Scarpetta miraba a Marino desde la oscuridad del asiento del copiloto; el tapizado roto colgaba a unos centímetros de su cabello. Marino pensó que debía comprar tela forrada de espuma y cola de alta temperatura, y arreglarlo de una maldita vez.
—Todo lo que sé con seguridad es que está relacionado con el tatuaje. —Se retiró del tema de Benton—. Cuando estaba en el RTCC, sugerí que echáramos una red más amplia y no buscáramos sólo en la base de datos de la policía de Nueva York, porque no conseguimos nada del tatuaje, las calaveras ni el ataúd del cuello de ese tío. Sí encontramos algo de Dodie Hodge. Además del arresto del mes pasado en Detroit, causó problemas en un autobús urbano aquí, en Nueva York; mandó a alguien a la mierda por FedEx. Bueno, es interesante, ya que la felicitación que le envió a Benton estaba metida en un sobre de FedEx y el tío del tatuaje que dejó tu paquete de FedEx llevaba también una gorra de FedEx.

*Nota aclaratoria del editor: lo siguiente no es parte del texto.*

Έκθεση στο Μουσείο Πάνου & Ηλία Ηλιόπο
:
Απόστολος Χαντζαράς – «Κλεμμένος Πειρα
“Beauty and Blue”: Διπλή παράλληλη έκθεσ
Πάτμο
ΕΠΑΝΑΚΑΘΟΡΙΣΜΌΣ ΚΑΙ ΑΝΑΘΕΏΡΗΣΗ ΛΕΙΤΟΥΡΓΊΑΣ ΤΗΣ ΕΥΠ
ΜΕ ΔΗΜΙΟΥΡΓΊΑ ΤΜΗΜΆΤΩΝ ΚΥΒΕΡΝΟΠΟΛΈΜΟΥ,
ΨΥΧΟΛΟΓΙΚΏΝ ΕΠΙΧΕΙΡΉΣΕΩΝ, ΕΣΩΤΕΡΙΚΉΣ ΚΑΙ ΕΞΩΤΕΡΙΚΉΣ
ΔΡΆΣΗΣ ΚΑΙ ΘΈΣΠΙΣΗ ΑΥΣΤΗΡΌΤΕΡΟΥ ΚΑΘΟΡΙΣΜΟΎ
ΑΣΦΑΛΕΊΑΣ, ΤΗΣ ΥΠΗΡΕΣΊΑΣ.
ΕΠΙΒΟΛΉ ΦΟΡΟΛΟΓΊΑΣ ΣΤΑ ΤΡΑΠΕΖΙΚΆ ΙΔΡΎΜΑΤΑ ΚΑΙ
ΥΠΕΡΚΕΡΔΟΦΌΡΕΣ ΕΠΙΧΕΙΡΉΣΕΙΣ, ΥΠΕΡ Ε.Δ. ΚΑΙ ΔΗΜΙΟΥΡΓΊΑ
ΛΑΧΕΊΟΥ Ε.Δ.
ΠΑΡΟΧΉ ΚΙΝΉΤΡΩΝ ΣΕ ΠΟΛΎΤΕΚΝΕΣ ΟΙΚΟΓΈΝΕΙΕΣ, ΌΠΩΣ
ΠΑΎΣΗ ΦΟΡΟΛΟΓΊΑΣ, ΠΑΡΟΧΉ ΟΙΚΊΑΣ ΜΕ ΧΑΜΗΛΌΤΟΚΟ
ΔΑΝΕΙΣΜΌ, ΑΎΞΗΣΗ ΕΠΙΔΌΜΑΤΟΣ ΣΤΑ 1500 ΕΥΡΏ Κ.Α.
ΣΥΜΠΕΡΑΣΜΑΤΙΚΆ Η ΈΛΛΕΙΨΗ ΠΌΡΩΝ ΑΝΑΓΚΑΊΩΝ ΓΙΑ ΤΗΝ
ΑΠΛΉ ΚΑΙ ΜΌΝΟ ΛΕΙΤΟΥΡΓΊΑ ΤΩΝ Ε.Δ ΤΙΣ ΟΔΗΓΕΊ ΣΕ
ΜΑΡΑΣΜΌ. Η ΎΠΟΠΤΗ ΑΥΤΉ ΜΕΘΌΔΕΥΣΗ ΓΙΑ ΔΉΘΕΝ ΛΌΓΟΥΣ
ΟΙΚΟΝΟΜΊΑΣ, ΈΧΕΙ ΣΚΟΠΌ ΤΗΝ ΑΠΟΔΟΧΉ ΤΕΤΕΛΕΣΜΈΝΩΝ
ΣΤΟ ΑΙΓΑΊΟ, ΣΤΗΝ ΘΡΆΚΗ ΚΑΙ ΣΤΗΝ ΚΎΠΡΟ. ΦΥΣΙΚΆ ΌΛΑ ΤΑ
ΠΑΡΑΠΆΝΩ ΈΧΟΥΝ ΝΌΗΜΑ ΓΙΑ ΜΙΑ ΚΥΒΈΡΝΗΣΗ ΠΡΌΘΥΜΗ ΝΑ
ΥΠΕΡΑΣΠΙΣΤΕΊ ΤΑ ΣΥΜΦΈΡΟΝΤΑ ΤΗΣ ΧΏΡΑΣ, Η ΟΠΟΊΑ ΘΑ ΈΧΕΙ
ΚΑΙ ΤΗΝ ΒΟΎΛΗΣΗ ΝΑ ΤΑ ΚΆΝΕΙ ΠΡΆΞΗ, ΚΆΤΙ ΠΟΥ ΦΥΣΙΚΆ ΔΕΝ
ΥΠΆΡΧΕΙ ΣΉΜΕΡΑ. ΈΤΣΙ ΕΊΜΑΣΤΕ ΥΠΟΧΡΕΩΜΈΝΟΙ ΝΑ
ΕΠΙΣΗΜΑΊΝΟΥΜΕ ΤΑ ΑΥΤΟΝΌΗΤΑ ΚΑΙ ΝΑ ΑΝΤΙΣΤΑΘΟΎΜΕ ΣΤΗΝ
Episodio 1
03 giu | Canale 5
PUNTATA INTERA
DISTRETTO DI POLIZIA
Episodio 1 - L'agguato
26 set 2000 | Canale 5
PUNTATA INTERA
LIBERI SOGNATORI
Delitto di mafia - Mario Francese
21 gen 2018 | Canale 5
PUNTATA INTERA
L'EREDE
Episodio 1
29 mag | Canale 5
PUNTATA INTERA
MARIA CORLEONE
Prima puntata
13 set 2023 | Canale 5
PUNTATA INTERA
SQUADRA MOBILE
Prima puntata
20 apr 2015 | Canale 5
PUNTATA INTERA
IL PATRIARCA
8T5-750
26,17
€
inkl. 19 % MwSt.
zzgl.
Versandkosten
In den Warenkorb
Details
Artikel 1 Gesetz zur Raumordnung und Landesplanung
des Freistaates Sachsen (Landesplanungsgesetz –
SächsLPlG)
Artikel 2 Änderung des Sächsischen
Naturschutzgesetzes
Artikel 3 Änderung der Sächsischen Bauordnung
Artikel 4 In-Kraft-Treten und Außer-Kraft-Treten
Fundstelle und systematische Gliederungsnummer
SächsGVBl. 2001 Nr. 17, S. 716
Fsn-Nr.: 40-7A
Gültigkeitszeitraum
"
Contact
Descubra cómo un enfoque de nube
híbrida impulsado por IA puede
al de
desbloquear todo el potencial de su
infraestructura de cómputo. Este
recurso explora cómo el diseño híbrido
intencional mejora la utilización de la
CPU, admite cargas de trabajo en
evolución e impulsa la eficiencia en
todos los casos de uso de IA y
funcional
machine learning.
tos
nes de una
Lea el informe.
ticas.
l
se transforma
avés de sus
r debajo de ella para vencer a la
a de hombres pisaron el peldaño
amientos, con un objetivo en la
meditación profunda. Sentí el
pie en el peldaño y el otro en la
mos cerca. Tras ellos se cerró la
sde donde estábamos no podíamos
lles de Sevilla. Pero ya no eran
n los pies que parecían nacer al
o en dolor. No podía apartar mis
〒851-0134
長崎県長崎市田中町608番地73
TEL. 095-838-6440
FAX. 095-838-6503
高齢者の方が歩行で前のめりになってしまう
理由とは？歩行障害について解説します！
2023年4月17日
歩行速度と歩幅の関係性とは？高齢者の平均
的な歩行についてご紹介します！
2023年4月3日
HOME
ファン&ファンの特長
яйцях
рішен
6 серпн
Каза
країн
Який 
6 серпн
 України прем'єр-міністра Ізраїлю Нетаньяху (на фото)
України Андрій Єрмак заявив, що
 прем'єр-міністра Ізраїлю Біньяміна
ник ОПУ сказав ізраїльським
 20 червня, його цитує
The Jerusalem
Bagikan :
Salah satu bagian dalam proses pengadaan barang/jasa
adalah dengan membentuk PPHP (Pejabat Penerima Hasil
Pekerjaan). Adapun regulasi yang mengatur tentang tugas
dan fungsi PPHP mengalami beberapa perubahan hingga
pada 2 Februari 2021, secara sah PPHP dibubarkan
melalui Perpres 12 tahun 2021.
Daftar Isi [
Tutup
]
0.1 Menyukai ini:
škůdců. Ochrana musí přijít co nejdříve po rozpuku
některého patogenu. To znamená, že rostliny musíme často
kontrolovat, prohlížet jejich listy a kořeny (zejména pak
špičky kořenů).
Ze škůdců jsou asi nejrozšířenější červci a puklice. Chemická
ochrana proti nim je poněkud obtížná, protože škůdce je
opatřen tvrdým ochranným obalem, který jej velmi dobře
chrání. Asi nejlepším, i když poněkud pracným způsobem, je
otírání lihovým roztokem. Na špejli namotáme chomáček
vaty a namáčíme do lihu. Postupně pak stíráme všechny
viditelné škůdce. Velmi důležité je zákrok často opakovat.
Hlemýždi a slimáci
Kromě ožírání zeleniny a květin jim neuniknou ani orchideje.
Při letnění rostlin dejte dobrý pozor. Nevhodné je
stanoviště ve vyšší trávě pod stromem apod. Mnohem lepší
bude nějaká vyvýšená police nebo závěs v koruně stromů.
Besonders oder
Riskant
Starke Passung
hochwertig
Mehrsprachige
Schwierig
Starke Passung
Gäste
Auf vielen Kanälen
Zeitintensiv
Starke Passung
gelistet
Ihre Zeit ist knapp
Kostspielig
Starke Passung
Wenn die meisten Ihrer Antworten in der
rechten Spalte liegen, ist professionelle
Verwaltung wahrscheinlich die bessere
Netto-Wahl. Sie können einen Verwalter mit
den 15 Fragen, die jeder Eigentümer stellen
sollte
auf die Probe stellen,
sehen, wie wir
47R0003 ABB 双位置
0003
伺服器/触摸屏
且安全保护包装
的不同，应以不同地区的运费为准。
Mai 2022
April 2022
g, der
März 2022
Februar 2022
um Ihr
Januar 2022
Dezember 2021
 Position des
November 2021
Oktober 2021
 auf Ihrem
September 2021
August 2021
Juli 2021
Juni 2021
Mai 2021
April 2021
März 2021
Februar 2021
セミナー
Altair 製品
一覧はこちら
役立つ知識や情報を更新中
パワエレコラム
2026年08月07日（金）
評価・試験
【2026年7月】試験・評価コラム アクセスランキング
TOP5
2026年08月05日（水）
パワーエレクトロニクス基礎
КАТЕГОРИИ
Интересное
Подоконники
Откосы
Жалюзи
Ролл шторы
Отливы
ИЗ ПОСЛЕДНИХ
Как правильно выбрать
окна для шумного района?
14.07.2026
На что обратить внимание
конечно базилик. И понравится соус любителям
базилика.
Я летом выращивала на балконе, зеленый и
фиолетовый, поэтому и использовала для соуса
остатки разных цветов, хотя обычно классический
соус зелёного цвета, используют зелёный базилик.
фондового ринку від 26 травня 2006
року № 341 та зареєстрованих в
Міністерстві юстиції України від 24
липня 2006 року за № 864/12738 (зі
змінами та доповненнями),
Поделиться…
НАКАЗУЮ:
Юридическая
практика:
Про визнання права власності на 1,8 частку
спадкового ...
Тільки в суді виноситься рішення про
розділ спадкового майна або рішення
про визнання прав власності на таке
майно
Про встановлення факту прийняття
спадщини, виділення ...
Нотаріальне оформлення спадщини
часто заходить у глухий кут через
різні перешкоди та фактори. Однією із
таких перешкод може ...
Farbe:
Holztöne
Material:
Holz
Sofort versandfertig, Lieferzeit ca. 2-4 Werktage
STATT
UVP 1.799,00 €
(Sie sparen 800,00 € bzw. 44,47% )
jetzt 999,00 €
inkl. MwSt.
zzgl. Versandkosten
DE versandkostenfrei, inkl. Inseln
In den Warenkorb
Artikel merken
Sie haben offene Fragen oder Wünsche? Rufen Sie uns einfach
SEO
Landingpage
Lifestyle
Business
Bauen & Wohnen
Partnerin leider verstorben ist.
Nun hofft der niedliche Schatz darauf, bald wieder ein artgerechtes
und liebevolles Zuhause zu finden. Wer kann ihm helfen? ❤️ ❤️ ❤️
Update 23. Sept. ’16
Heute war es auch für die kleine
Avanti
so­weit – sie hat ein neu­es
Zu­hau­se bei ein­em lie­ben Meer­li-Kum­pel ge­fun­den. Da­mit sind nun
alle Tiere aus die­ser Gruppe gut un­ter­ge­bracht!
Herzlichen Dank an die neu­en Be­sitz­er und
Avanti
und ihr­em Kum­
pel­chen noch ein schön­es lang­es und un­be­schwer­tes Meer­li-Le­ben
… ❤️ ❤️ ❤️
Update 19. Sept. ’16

—¿Eso no es un poco como relacionar diferentes cartas porque todas llevan sellos?
—Lo sé. Seguramente es ir demasiado lejos. Pero no dejo de preguntarme si habrá cierta relación entre ese tipo y la paciente psiquiátrica que te envió una tarjeta musical y luego te llamó en directo a la televisión. Y, en tal caso, sí que voy a preocuparme, ¿sabes por qué? El tipo del cuello tatuado no es candidato a recibir un premio de la ciudadanía si está en la base de datos del FBI, ¿verdad? Si está ahí es porque lo han arrestado por algo, posiblemente por un delito federal.
Aminoró la marcha, pues tenían a la derecha el toldo rojo del hotel Elysée.
Scarpetta dijo:
—Desactivé la contraseña del BlackBerry.
No sonó como algo que hubiese hecho. Al principio, Marino no supo qué responder; notó que ella estaba avergonzada. Scarpetta casi nunca lo estaba.
—A mí también me harta y cansa desbloquearlo continuamente, pero nunca quitaría la contraseña.
No quería sonar crítico, pero lo que la doctora había hecho no era nada inteligente. Le costaba imaginar que Scarpetta hubiese sido tan descuidada.
Empezó a ponerse nervioso al recordar sus comunicaciones con ella. Correos electrónicos, mensajes de voz, mensajes de texto, copias de informes, fotografías del caso Toni Darien, incluidas las que él había tomado en el interior del apartamento, y sus comentarios.
—¿Estás diciendo que Carley puede haber examinado todo tu puto BlackBerry? Mierda —añadió Marino.
—Tú llevas gafas, y siempre las llevas puestas. Yo me las pongo para leer y no siempre las llevo encima. Así que imagínate cuando estoy andando por el edificio o salgo a comprarme un bocadillo, y tengo que hacer una llamada y no puedo teclear la maldita contraseña porque no veo bien.
—Puedes poner un mayor tamaño de fuente.
—Este maldito regalo de Lucy hacía que me sintiese como si tuviera noventa años. Así que desactivé la contraseña. ¿Fue una buena idea? No. Pero lo hice.
—¿Se lo has dicho a Lucy?
—Yo iba a hacer algo al respecto. No sé exactamente qué. Intentaría adaptarme, activar de nuevo la contraseña y finalmente no me dio tiempo. No se lo he dicho. Lucy puede borrarlo todo a distancia y de momento no quiero que lo haga.
—No, claro. ¿Lo recuperas y nada te vincula al BlackBerry, salvo el número de serie? Podría acusar a Carley de delito grave, ya que el precio supera los 250 dólares. Pero preferiría acusarla de algo más gordo. —Marino reflexionó antes de proseguir—: Si ha robado datos, tengo más con que trabajar. ¿Con toda la mierda que tienes en el BlackBerry? Quizá podríamos montar un caso de robo de identidad, un delito clase C, sería posible demostrar premeditación, que ella intentaba vender información de la oficina del forense, aprovecharse de eso para darse publicidad. Igual le causamos una crisis nerviosa.